Cindrel Mountains (also known as Cândrel Mountains, Cibin Mountains, or the Szeben Alps) are a group of mountains in central Romania in the centre of the Southern Carpathians, in the North-East of the Parâng Mountains group.

From the Transylvanian Plateau, with heights between 200 and 400 m, in the North and East, the heights grow abruptly through a zone of deep valleys at about 900 m on the verge of the massif where some villages are situated. The heights continue to grow slowly towards the highest peak, Cindrel Peak, at 2244 m. Only two other peaks in the range rise above 2000 metres: Balandrul Mare (2210 m) and Starpului (2146 m).

Mount Cindrel was the site of the World War I Battle of Mount Csindrel, part of the 1916 Battle of Transylvania.

Because the massif is easily accessible, the ethnographical area Mărginimea Sibiului has formed around the mountain, having sheep-herding and wood industry as the main occupations.

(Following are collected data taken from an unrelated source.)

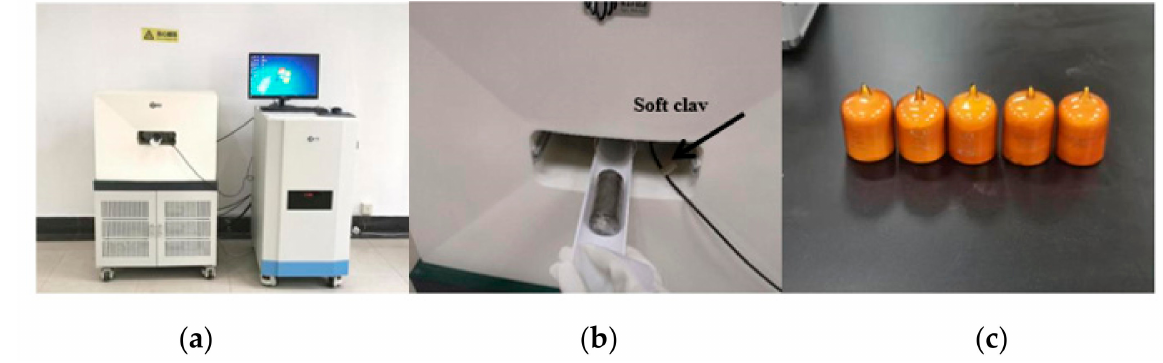
Figure 8. Nuclear magnetic resonance test: ( a ) apparatus, ( b ) soil sample, ( c ) standard sample.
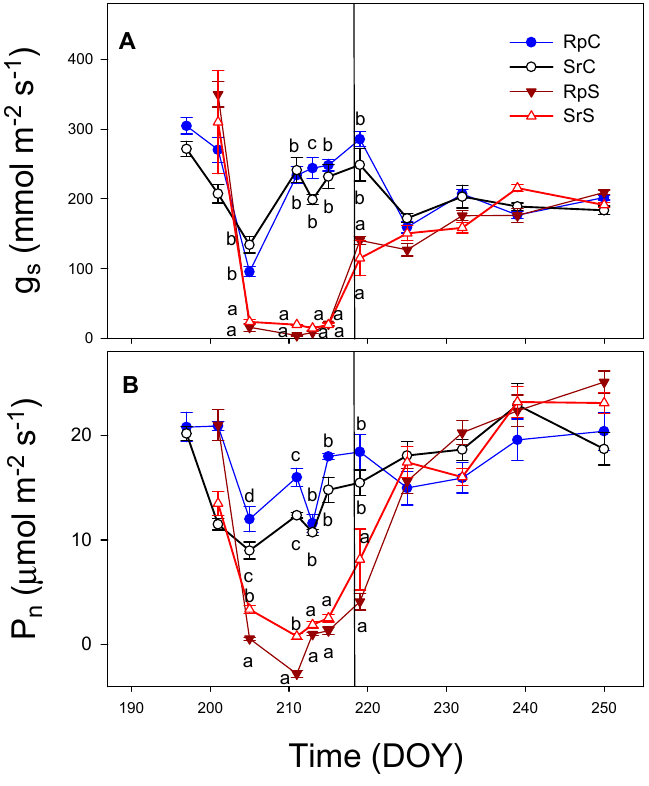
Figure 5. Evolution of stomatal conductance (g s , ( A )) and net photosynthesis rate (P n , ( B )) in P. dulcis plants submitted to different treatments. Values are means + s.e., n = 6. Symbols represent the different treatments: RpC (filled circles; plants grafted under full irrigation), SrC (open circles; self-rooted plants under full irrigation), RpS (filled triangles; plants grafted submitted to water stress) and SrS (open triangles; self-rooted plants submitted to water stress). Different lowercase letters indicate significant differences between treatments according to Duncan 0.05 test. Vertical line indicates irrigation change, the end of the water stress period and the beginning of recovery period.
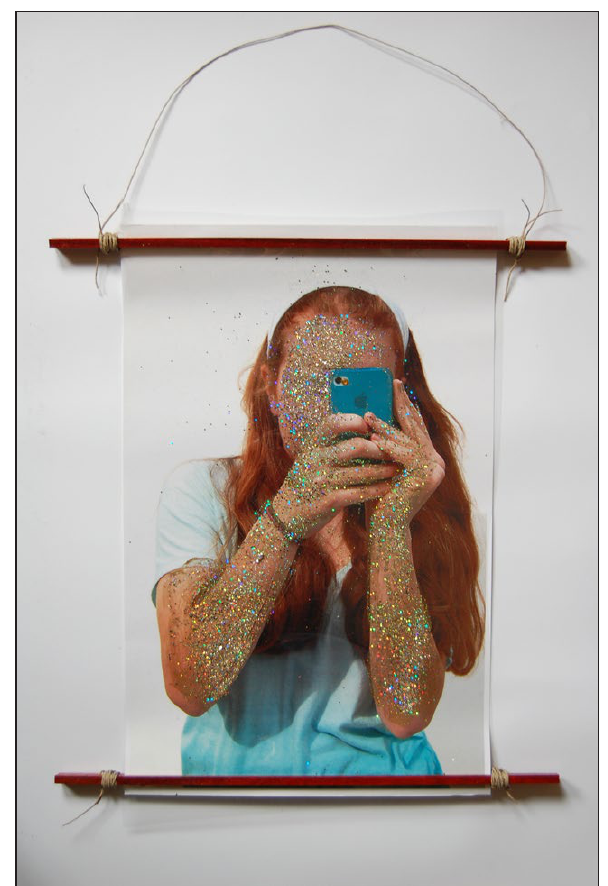
Figure 2: Brain Candy: iSight,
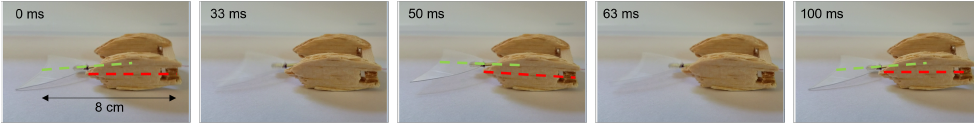
Figure 16. Oscillation in air of a fish-inspired geometry with tail fin driven by impact-based amplifi- cation mechanism. Red and green lines indicate angle of body and fin midlines, with approximately 5 degree body rotation and 5 degree fin rotation relative to the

On the Cibin and the Sadu rivers dams and hydro-electrical power plants were constructed, the oldest being the one from Sadu in 1896. The Păltiniș resort is situated halfway between the village of Rășinari and the Cindrel Peak, with hotels, chalets and a ski slope. The resort has developed around a small monastery in which the Romanian philosopher Constantin Noica spent the last part of his life.

The main river flowing from the mountain is the Cibin River, which collects most of the other smaller rivers. Between the Cindrel Mountains and the Transylvanian Plateau, the river forms a wide depression—the Sibiu Depression—in which the main city in the area, Sibiu, lies. The ethnographic region known as Mărginimea Sibiului is located there.